Let $V : (-1, 1)^d \to \mathbf{R}_+$ be a smooth function, and for $\beta > 0$, define
\begin{align} P_\beta ( dx ) &= \exp \left( - \beta V ( x ) \right) / z (\beta) \, dx\\ z (\beta) &= \int \exp \left( - \beta V ( y ) \right) \, dy \end{align}
with the assumption that $V$ is sufficiently well-behaved at the boundary that $z (\beta) < \infty$ for all $\beta > 0$.
Now, if $V$ has a unique global minimiser at (wlog) $V \left(\mathbf{0}\right) = 0$, one can usually argue that as $\beta \to \infty$, $P_\beta$ converges in law to a delta measure at $\mathbf{0}$, maybe with some extra conditions in place.
My situation is that $V$ takes its minimum value (again, wlog taken to be $0$) along a codimension-1 submanifold, i.e. along
$$\mathcal{F} = \{ x \in (-1, 1)^d : V(x) = 0 \}.$$
Now, I would like to reason that, as $\beta \to \infty$, $P_\beta$ converges in law to some measure which concentrates along $\mathcal{F}$. I would guess that the answer has something to do with the Hausdorff measure on $\mathcal{F}$, but i) my intuition for such matters is not very strong, and ii) even if it were, I am not sure where I would look for the relevant mathematical tools to prove it.

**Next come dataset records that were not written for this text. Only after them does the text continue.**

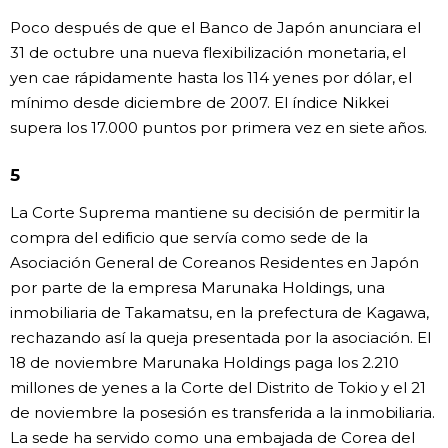
Poco después de que el Banco de Japón anunciara el
31 de octubre una nueva flexibilización monetaria, el
yen cae rápidamente hasta los 114 yenes por dólar, el
mínimo desde diciembre de 2007. El índice Nikkei
supera los 17.000 puntos por primera vez en siete años.
5
La Corte Suprema mantiene su decisión de permitir la
compra del edificio que servía como sede de la
Asociación General de Coreanos Residentes en Japón
por parte de la empresa Marunaka Holdings, una
inmobiliaria de Takamatsu, en la prefectura de Kagawa,
rechazando así la queja presentada por la asociación. El
18 de noviembre Marunaka Holdings paga los 2.210
millones de yenes a la Corte del Distrito de Tokio y el 21
de noviembre la posesión es transferida a la inmobiliaria.
La sede ha servido como una embajada de Corea del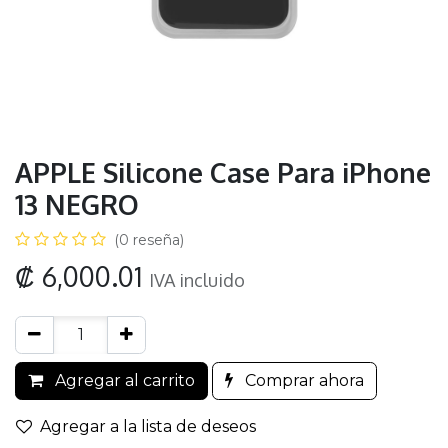
APPLE Silicone Case Para iPhone
13 NEGRO
(0 reseña)
₡
6,000.01
IVA incluido
Agregar al carrito
Comprar ahora
Agregar a la lista de deseos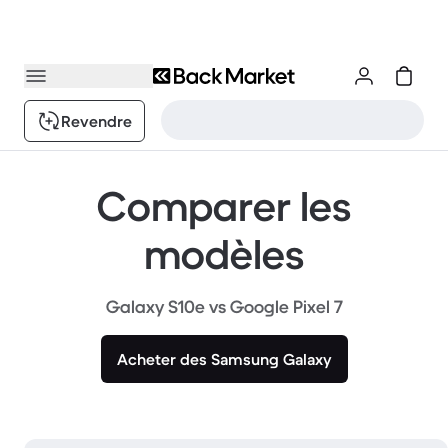
Revendre
Comparer les
modèles
Galaxy S10e vs Google Pixel 7
Acheter des Samsung Galaxy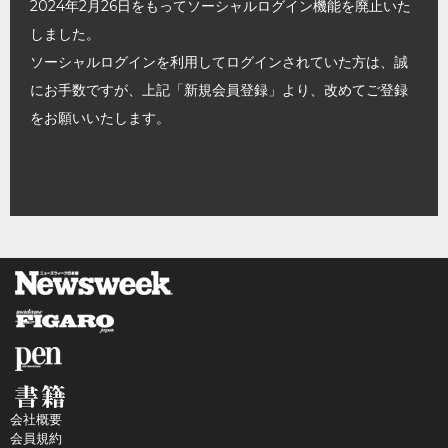
2024年2月26日をもってソーシャルログイン機能を廃止いた
しました。
ソーシャルログインを利用してログインされていた方は、誠
にお手数ですが、上記「新規会員登録」より、改めてご登録
をお願いいたします。
会社概要
会員規約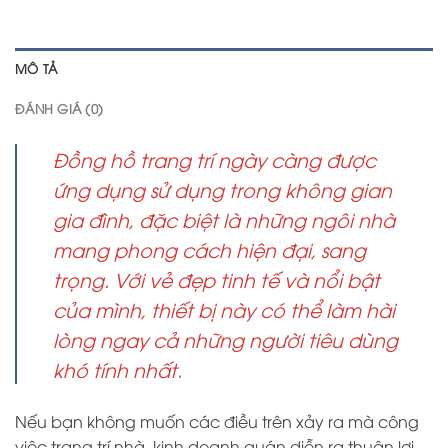
MÔ TẢ
ĐÁNH GIÁ (0)
Đồng hồ trang trí ngày càng được
ứng dụng sử dụng trong không gian
gia đình, đặc biệt là những ngôi nhà
mang phong cách hiện đại, sang
trọng. Với vẻ đẹp tinh tế và nổi bật
của mình, thiết bị này có thể làm hài
lòng ngay cả những người tiêu dùng
khó tính nhất.
Nếu bạn không muốn các điều trên xảy ra mà công
việc trang trí nhà, kinh doanh quán diễn ra thuận lợi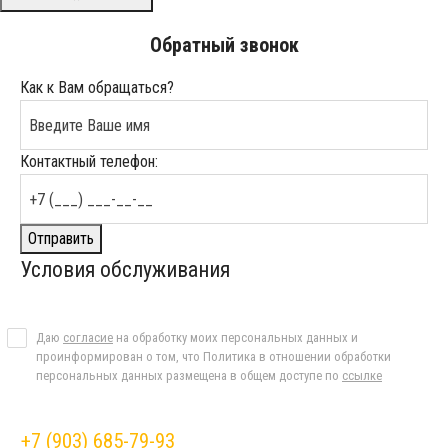
Обратный звонок
Как к Вам обращаться?
Контактный телефон:
Отправить
Условия обслуживания
Даю
согласие
на обработку моих персональных данных и
проинформирован о том, что Политика в отношении обработки
персональных данных размещена в общем доступе по
ссылке
+7 (903) 685-79-93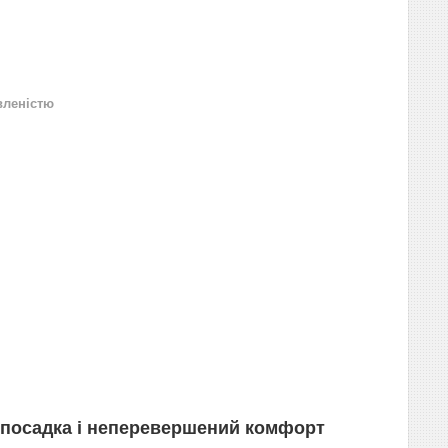
вленістю
 посадка і неперевершений комфорт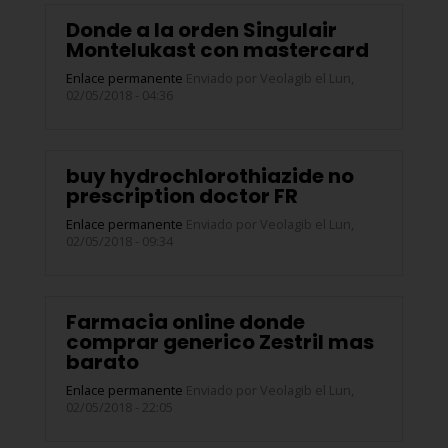
Donde a la orden Singulair
Montelukast con mastercard
Enlace permanente
Enviado por
Veolagib
el Lun,
02/05/2018 - 04:36
buy hydrochlorothiazide no
prescription doctor FR
Enlace permanente
Enviado por
Veolagib
el Lun,
02/05/2018 - 09:34
Farmacia online donde
comprar generico Zestril mas
barato
Enlace permanente
Enviado por
Veolagib
el Lun,
02/05/2018 - 22:05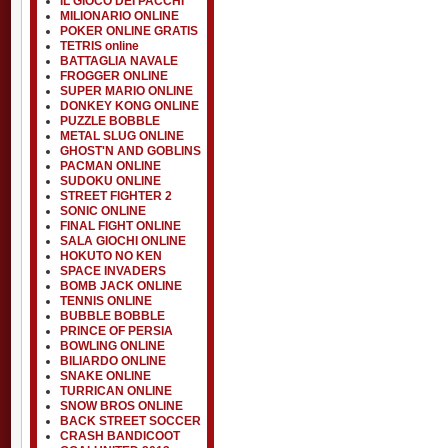
IL GIOCO DEI PACCHI
MILIONARIO ONLINE
POKER ONLINE GRATIS
TETRIS online
BATTAGLIA NAVALE
FROGGER ONLINE
SUPER MARIO ONLINE
DONKEY KONG ONLINE
PUZZLE BOBBLE
METAL SLUG ONLINE
GHOST'N AND GOBLINS
PACMAN ONLINE
SUDOKU ONLINE
STREET FIGHTER 2
SONIC ONLINE
FINAL FIGHT ONLINE
SALA GIOCHI ONLINE
HOKUTO NO KEN
SPACE INVADERS
BOMB JACK ONLINE
TENNIS ONLINE
BUBBLE BOBBLE
PRINCE OF PERSIA
BOWLING ONLINE
BILIARDO ONLINE
SNAKE ONLINE
TURRICAN ONLINE
SNOW BROS ONLINE
BACK STREET SOCCER
CRASH BANDICOOT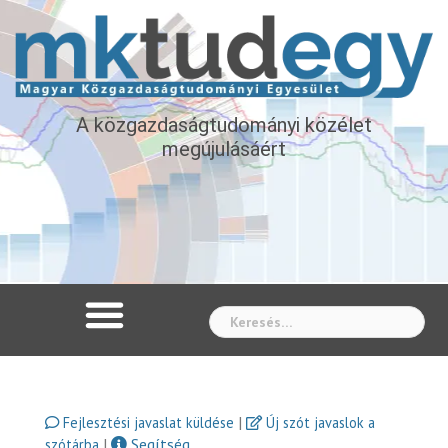
A közgazdaságtudományi közélet
megújulásáért
Whe
|
Fejlesztési javaslat küldése
Új szót javaslok a
|
Segítség
szótárba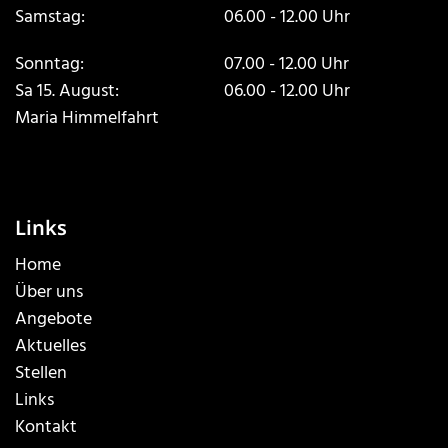
Samstag:
06.00 - 12.00 Uhr
Sonntag:
07.00 - 12.00 Uhr
Sa 15. August:
06.00 - 12.00 Uhr
Maria Himmelfahrt
Links
Home
Über uns
Angebote
Aktuelles
Stellen
Links
Kontakt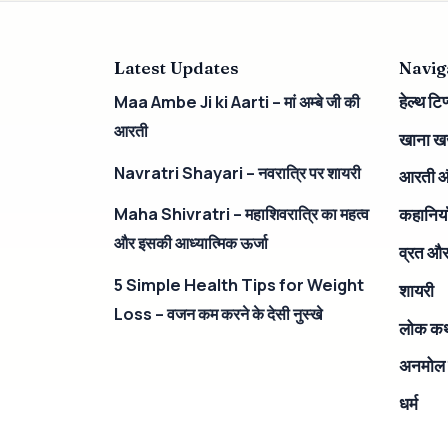
Latest Updates
Navig
हेल्थ टिप
Maa Ambe Ji ki Aarti – मां अम्बे जी की
आरती
खाना खज
Navratri Shayari – नवरात्रि पर शायरी
आरती 
कहानिया
Maha Shivratri – महाशिवरात्रि का महत्व
और इसकी आध्यात्मिक ऊर्जा
व्रत और 
5 Simple Health Tips for Weight
शायरी
Loss – वजन कम करने के देसी नुस्खे
लोक कथ
अनमोल
धर्म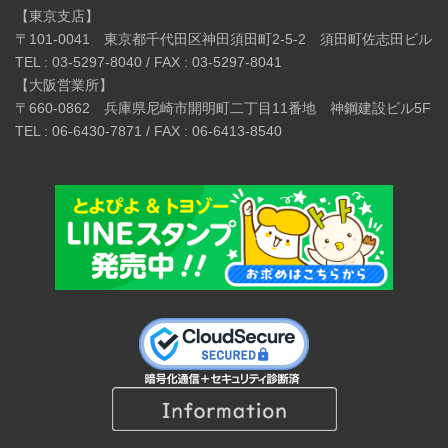
【東京支店】
〒101-0041 東京都千代田区神田須田町2-5-2 須田町佐志田ビル
TEL : 03-5297-8040 / FAX : 03-5297-8041
【大阪営業所】
〒660-0862 兵庫県尼崎市開明町二丁目11番地 神鋼建設ビル5F
TEL : 06-6430-7871 / FAX : 06-6413-8540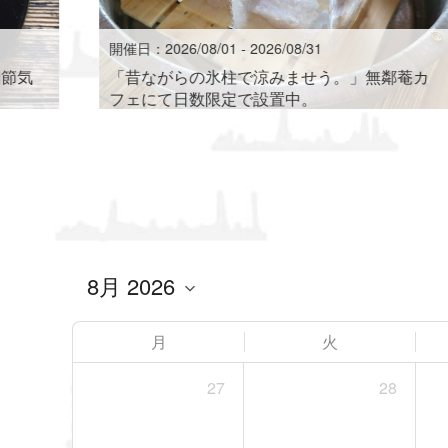
開催日：2026/08/01 - 2026/08/31
四節気
「昔ながらの氷柱で涼みませう。」無鄰菴カ
フェにて日数限定で設置中。
月
火
27
28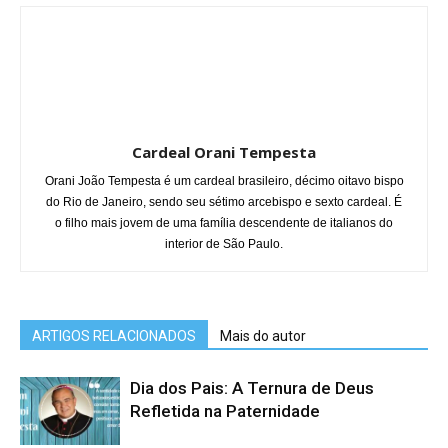
Cardeal Orani Tempesta
Orani João Tempesta é um cardeal brasileiro, décimo oitavo bispo
do Rio de Janeiro, sendo seu sétimo arcebispo e sexto cardeal. É
o filho mais jovem de uma família descendente de italianos do
interior de São Paulo.
ARTIGOS RELACIONADOS
Mais do autor
Dia dos Pais: A Ternura de Deus
Refletida na Paternidade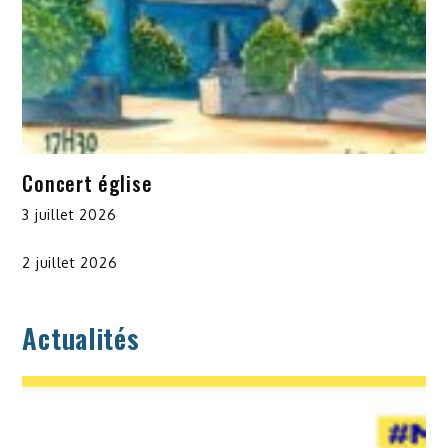
Concert église
3 juillet 2026
2 juillet 2026
Actualités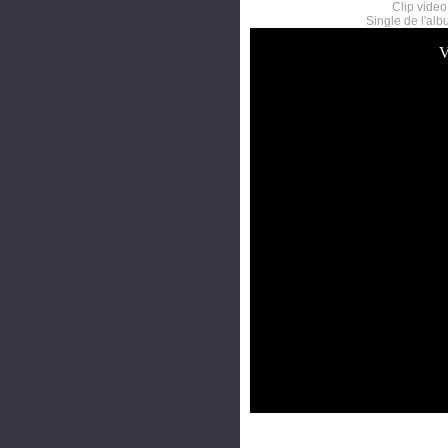
Clip vide
Single de l'al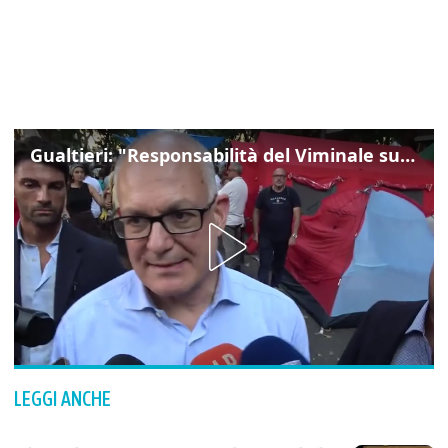
Gualtieri: "Responsabilità del Viminale su Spin Time? La posizione dei partiti è nota"
LEGGI ANCHE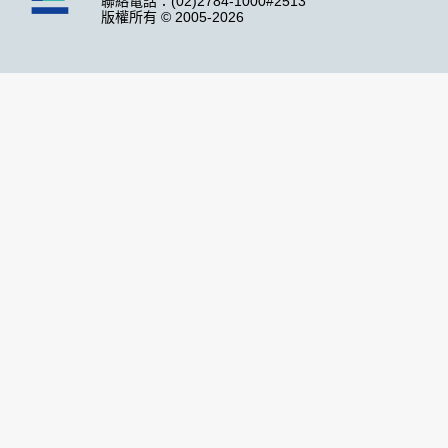
聯絡電話：(02)2784-1000#2513
版權所有 © 2005-2026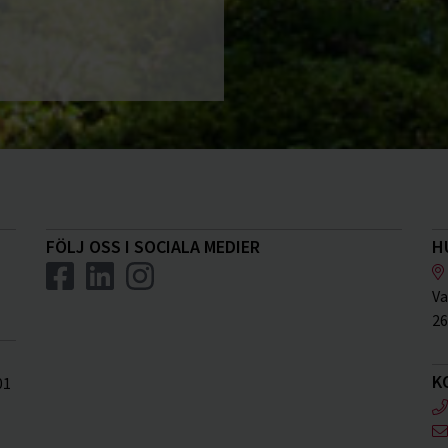
FÖLJ OSS I SOCIALA MEDIER
H
Va
26
K
01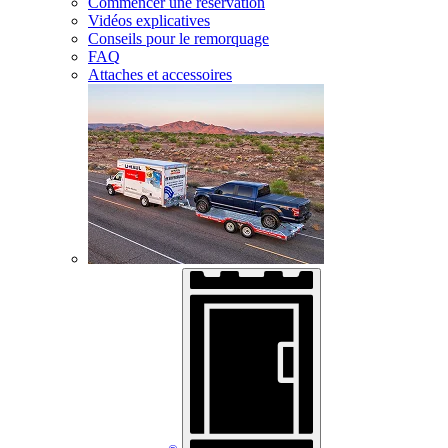
Commencer une réservation
Vidéos explicatives
Conseils pour le remorquage
FAQ
Attaches et accessoires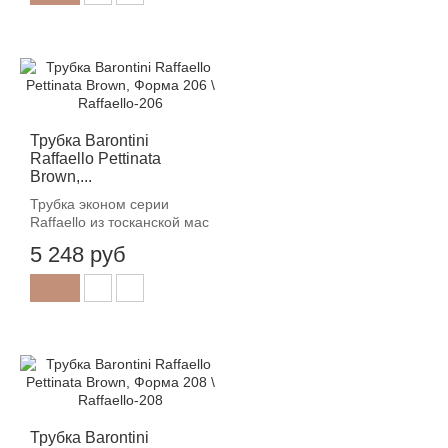
Трубка Barontini
Raffaello Pettinata
Brown,...
Трубка эконом серии
Raffaello из тосканской мас
5 248 руб
Трубка Barontini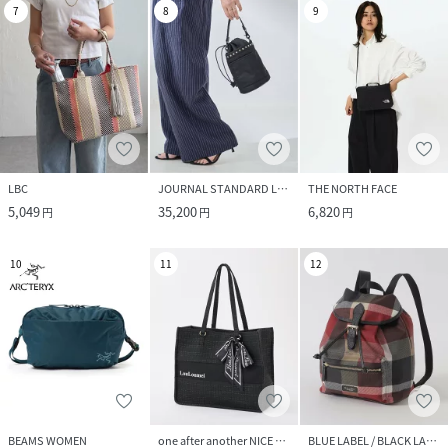
7
8
9
LBC
JOURNAL STANDARD L'ESSAGE
THE NORTH FACE
5,049
35,200
6,820
円
円
円
10
11
12
BEAMS WOMEN
one after another NICE CLAUP
BLUE LABEL / BLACK LABEL CRESTBRIDGE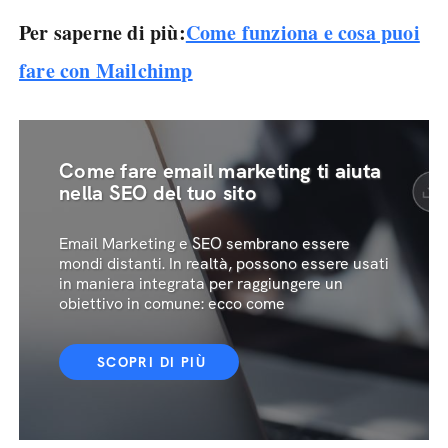
Per saperne di più:
Come funziona e cosa puoi
fare con Mailchimp
Come fare email marketing ti aiuta
nella SEO del tuo sito
Email Marketing e SEO sembrano essere
mondi distanti. In realtà, possono essere usati
in maniera integrata per raggiungere un
obiettivo in comune: ecco come
SCOPRI DI PIÙ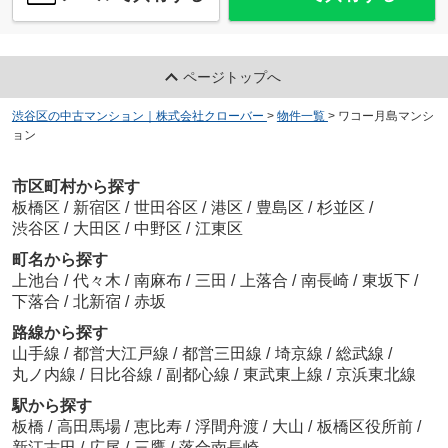
ページトップへ
渋谷区の中古マンション｜株式会社クローバー
>
物件一覧
>
ワコー月島マンシ
ョン
市区町村から探す
板橋区
/
新宿区
/
世田谷区
/
港区
/
豊島区
/
杉並区
/
渋谷区
/
大田区
/
中野区
/
江東区
町名から探す
上池台
/
代々木
/
南麻布
/
三田
/
上落合
/
南長崎
/
東坂下
/
下落合
/
北新宿
/
赤坂
路線から探す
山手線
/
都営大江戸線
/
都営三田線
/
埼京線
/
総武線
/
丸ノ内線
/
日比谷線
/
副都心線
/
東武東上線
/
京浜東北線
駅から探す
板橋
/
高田馬場
/
恵比寿
/
浮間舟渡
/
大山
/
板橋区役所前
/
新江古田
/
広尾
/
三鷹
/
落合南長崎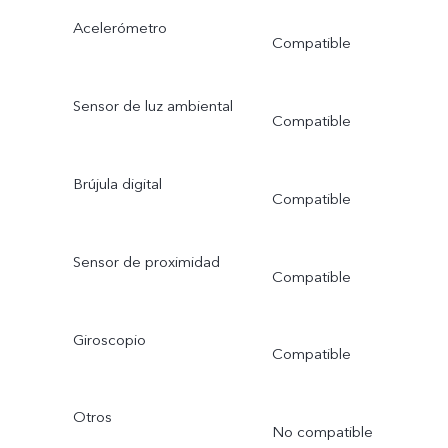
Acelerómetro
Compatible
Sensor de luz ambiental
Compatible
Brújula digital
Compatible
Sensor de proximidad
Compatible
Giroscopio
Compatible
Otros
No compatible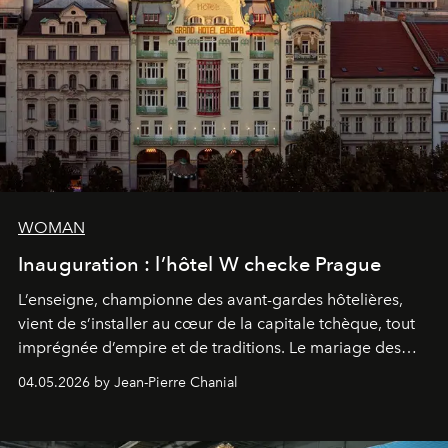
WOMAN
Inauguration : l’hôtel W checke Prague
L’enseigne, championne des avant-gardes hôtelières,
vient de s’installer au cœur de la capitale tchèque, tout
imprégnée d’empire et de traditions. Le mariage des
extrêmes fait merveille.
04.05.2026 by Jean-Pierre Chanial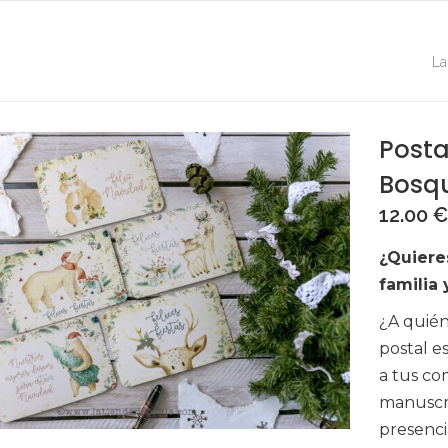
La
Posta
Bosq
12.00
€
¿Quieres
familia
¿A quién
postal e
a tus co
manuscri
presenci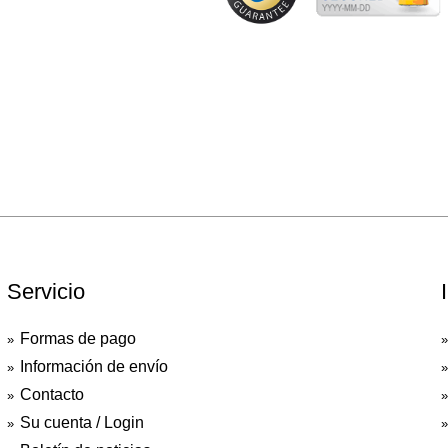
Servicio
Formas de pago
Información de envío
Contacto
Su cuenta / Login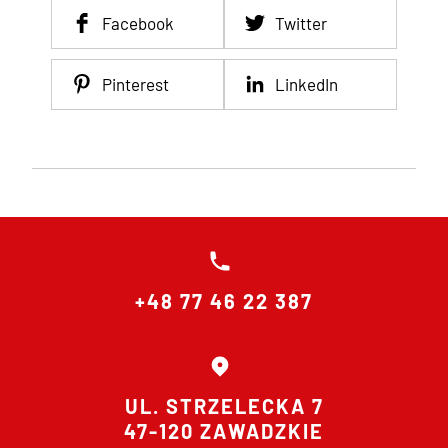
Facebook
Twitter
Pinterest
LinkedIn
+48 77 46 22 387
UL. STRZELECKA 7
47-120 ZAWADZKIE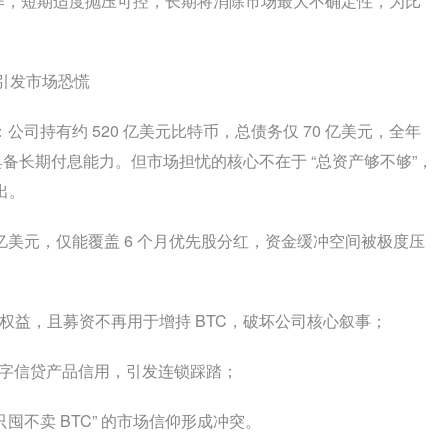
修复操作，短期适度抛压可控，长期将消除市场最大不确定性，为比
发引发市场恐慌
：公司持有约 520 亿美元比特币，总债务仅 70 亿美元，全年
具备长期付息能力。但市场担忧的核心不在于 “总资产够不够”，
出。
7 亿美元，仅能覆盖 6 个月优先股分红，资金缓冲空间被极度压
东权益，且募资不再用于增持 BTC，破坏公司核心叙事；
数字信贷产品信用，引发连锁踩踏；
“只囤不卖 BTC” 的市场信仰形成冲突。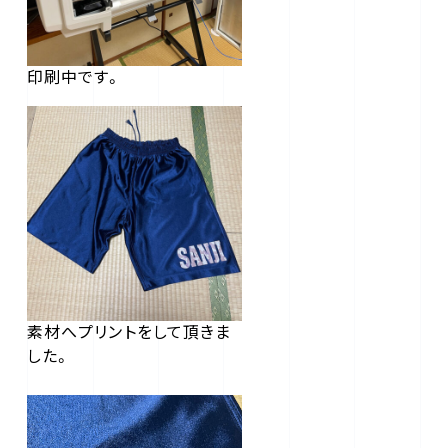
印刷中です。
素材へプリントをして頂きま
した。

As such, my questions are:
- What is a reasonable conjecture for the limiting behaviour of $P_\beta$ as $\beta \to \infty$, and
- How can I prove it?
For 1., I'd like any conjecture to come equipped with some justification, or a relevant example to which I can compare things; for 2., if a full proof would take too long to outline, a relevant reference would be appreciated.